Percebe-se que o álbum se inspira fortemente nos anos 60. A faixa de abertura, “Seagull”, foi citada como um exemplo claro, apresentando uma levada que remete a canções dos Beatles como “Taxman” e “Tomorrow Never Knows,” inclusive terminando com uma parte que evoca música indiana acelerada.
Os apresentadores destacaram que, para quem ouve shoegaze hoje, o som do RIDE pode soar estranho, pois carece daquela “nuvem de guitarra” massiva, mas possui os rudimentos do estilo, como o vocal adocicado e não tão gritado. As melodias vocais, com a dupla trocando versos, reforçam essa pegada sessentista.
A criação e a pressão adolescente
O álbum foi lançado pela lendária Creation Records, a mesma gravadora que abrigou The Jesus and Mary Chain e Primal Scream, e que, em seguida, lançaria o Oasis. O dono da Creation, Alan McGee, foi descrito como um empresário radical movido pelo “amor à música” e pela descoberta de novos sons, operando um selo independente em seus primórdios, mesmo que isso fosse “meio suicida” do ponto de vista comercial.
Um ponto crucial da discussão foi a pouca idade dos integrantes do RIDE na época. Os músicos tinham por volta dos 20 anos (pós-adolescentes) quando gravaram o álbum. Andy Bell, guitarrista e vocalista, era fã de The Smiths (Johnny Marr) e The Stone Roses, que eram considerados “os Beatles” de sua geração.

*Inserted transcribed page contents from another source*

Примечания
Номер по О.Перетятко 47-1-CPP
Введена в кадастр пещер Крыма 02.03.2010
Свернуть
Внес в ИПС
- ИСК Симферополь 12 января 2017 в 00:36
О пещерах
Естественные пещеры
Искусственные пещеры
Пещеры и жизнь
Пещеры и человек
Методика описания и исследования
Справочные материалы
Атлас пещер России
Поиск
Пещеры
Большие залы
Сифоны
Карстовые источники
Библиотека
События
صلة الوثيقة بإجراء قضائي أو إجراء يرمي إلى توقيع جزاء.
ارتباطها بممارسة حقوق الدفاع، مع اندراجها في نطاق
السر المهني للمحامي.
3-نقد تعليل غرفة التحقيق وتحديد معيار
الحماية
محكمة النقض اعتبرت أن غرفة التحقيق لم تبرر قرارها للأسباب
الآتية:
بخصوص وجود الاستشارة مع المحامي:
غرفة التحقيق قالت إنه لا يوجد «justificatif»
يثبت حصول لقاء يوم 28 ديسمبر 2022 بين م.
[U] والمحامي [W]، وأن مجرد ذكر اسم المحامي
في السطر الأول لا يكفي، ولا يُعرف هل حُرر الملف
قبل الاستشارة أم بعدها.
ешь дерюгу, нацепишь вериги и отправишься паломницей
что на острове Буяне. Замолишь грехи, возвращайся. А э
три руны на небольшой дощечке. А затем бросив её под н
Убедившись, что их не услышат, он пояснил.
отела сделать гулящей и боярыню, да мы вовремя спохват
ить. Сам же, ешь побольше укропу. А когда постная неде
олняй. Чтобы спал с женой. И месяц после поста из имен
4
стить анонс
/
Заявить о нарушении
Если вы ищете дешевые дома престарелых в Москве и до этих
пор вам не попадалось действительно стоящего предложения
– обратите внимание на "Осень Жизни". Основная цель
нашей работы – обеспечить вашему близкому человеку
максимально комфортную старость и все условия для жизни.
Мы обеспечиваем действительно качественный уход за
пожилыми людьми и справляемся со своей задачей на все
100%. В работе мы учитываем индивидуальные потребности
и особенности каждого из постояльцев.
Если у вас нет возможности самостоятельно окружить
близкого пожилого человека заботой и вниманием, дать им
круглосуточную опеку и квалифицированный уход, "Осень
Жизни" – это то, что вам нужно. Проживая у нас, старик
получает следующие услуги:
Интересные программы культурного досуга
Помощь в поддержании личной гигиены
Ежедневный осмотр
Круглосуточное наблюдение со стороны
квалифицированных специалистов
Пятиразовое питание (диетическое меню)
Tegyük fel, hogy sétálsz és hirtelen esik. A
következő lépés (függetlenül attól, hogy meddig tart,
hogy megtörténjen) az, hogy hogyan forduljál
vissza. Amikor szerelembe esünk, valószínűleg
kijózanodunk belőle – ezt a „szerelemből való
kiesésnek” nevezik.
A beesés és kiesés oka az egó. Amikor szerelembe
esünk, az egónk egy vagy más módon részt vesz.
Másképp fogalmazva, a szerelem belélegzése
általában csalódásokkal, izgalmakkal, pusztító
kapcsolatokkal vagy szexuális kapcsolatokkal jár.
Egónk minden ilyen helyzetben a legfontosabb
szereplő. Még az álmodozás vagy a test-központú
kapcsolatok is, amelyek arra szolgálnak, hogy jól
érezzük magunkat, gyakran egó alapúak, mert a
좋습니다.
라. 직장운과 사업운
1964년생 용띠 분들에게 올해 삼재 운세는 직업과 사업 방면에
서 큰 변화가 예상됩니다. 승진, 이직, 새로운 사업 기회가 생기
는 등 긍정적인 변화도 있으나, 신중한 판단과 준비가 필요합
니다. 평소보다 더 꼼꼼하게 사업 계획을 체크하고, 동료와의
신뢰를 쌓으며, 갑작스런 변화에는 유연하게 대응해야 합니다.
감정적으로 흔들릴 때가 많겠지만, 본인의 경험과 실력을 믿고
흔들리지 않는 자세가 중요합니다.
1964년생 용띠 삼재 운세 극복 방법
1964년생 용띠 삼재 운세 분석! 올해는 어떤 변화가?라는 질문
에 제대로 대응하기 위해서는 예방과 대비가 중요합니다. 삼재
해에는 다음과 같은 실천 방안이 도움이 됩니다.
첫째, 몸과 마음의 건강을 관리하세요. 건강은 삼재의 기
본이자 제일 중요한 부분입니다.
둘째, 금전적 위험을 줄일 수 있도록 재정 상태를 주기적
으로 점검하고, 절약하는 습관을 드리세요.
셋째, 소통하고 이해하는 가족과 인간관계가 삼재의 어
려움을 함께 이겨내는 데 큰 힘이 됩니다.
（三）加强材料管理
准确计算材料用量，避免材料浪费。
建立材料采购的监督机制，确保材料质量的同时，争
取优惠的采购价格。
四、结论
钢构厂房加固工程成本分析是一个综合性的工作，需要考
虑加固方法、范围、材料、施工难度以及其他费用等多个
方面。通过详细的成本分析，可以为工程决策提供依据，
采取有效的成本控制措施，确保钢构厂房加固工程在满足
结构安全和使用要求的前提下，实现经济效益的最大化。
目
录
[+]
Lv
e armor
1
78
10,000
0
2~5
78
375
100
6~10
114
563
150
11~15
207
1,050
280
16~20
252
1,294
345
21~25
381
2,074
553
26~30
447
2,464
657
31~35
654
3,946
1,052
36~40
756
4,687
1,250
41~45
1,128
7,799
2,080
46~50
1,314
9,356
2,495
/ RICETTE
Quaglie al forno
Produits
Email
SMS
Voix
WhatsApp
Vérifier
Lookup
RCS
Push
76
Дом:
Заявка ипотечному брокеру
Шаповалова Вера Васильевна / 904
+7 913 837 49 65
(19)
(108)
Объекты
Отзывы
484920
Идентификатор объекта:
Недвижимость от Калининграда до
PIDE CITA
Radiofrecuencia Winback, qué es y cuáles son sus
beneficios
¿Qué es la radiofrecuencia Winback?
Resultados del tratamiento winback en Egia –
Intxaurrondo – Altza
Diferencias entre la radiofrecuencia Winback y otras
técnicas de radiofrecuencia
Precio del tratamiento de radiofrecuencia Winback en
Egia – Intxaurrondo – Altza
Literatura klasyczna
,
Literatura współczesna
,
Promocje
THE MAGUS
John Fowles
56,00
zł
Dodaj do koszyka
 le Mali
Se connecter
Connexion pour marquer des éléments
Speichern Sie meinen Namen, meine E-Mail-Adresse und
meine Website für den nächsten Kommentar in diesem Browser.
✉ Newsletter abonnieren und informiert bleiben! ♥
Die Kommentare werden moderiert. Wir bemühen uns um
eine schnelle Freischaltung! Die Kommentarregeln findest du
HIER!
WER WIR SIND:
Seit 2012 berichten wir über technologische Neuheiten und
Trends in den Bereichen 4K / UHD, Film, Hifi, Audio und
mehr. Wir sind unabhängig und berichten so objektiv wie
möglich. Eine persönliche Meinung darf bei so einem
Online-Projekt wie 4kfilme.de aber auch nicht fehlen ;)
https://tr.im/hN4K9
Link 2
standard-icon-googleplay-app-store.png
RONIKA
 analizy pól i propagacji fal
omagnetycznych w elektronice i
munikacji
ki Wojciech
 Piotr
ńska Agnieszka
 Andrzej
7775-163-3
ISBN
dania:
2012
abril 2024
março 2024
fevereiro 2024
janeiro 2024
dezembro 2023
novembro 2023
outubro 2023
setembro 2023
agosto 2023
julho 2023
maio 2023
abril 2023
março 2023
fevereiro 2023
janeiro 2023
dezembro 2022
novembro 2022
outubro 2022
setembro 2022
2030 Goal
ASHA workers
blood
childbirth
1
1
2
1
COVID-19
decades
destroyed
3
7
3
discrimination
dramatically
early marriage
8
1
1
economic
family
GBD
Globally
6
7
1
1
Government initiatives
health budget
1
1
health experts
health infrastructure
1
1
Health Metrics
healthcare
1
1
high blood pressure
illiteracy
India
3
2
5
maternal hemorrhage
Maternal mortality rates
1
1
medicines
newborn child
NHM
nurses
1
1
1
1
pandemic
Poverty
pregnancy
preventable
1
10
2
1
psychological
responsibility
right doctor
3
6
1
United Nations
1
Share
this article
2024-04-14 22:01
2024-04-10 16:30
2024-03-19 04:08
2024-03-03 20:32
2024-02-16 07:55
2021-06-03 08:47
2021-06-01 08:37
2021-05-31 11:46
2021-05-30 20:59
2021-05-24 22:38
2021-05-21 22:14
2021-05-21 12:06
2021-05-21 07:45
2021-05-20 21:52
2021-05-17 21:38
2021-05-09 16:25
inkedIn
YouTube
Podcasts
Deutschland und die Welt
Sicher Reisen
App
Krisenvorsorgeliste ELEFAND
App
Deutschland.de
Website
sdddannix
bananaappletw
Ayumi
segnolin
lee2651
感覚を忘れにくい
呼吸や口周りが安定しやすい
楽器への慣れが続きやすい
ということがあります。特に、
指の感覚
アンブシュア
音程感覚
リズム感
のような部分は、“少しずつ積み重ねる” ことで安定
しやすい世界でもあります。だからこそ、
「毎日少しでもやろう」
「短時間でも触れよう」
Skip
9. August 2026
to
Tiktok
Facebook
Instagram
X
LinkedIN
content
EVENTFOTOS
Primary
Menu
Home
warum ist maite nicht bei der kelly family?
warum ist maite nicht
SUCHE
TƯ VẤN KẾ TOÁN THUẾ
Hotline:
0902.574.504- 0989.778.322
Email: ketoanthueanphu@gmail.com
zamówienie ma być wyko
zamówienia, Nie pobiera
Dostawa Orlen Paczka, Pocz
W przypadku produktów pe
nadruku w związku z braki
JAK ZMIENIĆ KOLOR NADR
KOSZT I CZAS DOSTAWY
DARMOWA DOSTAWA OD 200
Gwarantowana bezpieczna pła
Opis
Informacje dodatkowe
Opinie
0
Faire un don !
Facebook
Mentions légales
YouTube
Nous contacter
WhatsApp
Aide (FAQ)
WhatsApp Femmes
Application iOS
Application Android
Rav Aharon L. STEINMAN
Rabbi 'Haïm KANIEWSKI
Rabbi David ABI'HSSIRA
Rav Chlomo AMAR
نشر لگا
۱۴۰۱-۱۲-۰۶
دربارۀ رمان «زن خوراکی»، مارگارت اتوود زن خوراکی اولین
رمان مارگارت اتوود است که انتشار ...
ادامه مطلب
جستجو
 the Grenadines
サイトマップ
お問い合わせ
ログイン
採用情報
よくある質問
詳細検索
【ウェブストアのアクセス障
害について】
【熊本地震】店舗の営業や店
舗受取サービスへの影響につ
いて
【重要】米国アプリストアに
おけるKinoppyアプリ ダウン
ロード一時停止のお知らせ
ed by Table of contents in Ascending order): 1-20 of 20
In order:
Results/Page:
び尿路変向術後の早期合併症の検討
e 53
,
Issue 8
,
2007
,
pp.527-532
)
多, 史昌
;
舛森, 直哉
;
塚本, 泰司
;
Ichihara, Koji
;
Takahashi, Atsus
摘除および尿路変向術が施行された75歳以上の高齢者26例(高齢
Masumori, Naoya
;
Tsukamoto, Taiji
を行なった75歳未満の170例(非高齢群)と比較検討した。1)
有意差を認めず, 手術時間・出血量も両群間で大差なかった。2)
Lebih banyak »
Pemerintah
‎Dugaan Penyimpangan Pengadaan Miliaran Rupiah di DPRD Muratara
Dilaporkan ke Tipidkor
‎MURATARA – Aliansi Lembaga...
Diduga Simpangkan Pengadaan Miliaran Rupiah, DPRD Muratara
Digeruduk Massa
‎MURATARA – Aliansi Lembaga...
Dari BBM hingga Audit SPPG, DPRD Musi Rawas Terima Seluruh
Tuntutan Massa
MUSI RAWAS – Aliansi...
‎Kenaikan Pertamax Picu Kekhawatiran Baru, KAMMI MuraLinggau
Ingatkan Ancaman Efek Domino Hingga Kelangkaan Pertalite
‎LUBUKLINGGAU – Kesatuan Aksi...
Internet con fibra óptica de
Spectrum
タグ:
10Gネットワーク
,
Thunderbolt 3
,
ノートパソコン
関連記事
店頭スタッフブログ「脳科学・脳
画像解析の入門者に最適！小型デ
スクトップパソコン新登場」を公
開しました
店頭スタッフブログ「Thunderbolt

Apesar da excelência do disco, o sucesso veio acompanhado de grande pressão. A Rolling Stone chamou Nowhere de “obra-prima”, e o The Guardian apelidou o RIDE de “salvadores adolescentes do rock and roll”. Os debatedores consideraram que essa cobrança de ter que fazer sucesso tão jovens, sem a maturidade de artistas que estouraram mais tarde (como o Oasis, na casa dos 30 anos), pode ter tornado a sequência da carreira complexa.
Os hits e a cultura britânica do álbum
Na análise das faixas, “Seagull” foi reconhecida como uma faixa de abertura poderosa e “Vapour Trail” como uma referência fundamental, citada até por Chorão (Charlie Brown Jr.). Luis Fernando Brod notou que “Vapour Trail” ser a última faixa do disco é um método inglês de fazer música, meio anti-americano, priorizando a experiência completa do álbum, obrigando o ouvinte a percorrê-lo até o fim.
Já a faixa “Paralyzed” foi destacada por sua tristeza, com letras que se assemelham a um “pedido de socorro”, refletindo o isolamento da banda durante as sessões noturnas de gravação.
Também foi apontado que a Creation e o RIDE tinham conexões com outras bandas influentes da época, como o The Sundays (Dream Pop britânico) e, na visão de Schott, influências de The Jesus and Mary Chain e Echo & The Bunnymen.
O rock nacional e o legado
Os debatedores lamentaram que a sonoridade do RIDE não tenha encontrado um canal forte no mainstream brasileiro dos anos 90. Na época, o mercado nacional acabou sendo mais monitorado pelas tendências americanas, como o grunge.
Marcelo Scherer e Ricardo Schott imaginaram que se bandas brasileiras como o Titãs tivessem se inspirado no RIDE, em vez de seguir o caminho do grunge, o rock nacional poderia ter tido uma sonoridade e um caminho muito diferente. Contudo, na virada dos anos 90 para 2000, algumas bandas como o Skank e o Pato Fu, ao introduzir melodias mais tranquilas e acústicas, acabaram se conectando sutilmente com essa “descoberta da melodia” do rock britânico.
Ainda assim, o episódio reforçou a riqueza daquele período criativo, onde o RIDE, em meio a uma efervescência de sons (noise pop, dream pop, pós-punk), consolidou um trabalho atemporal que continua a influenciar novos músicos.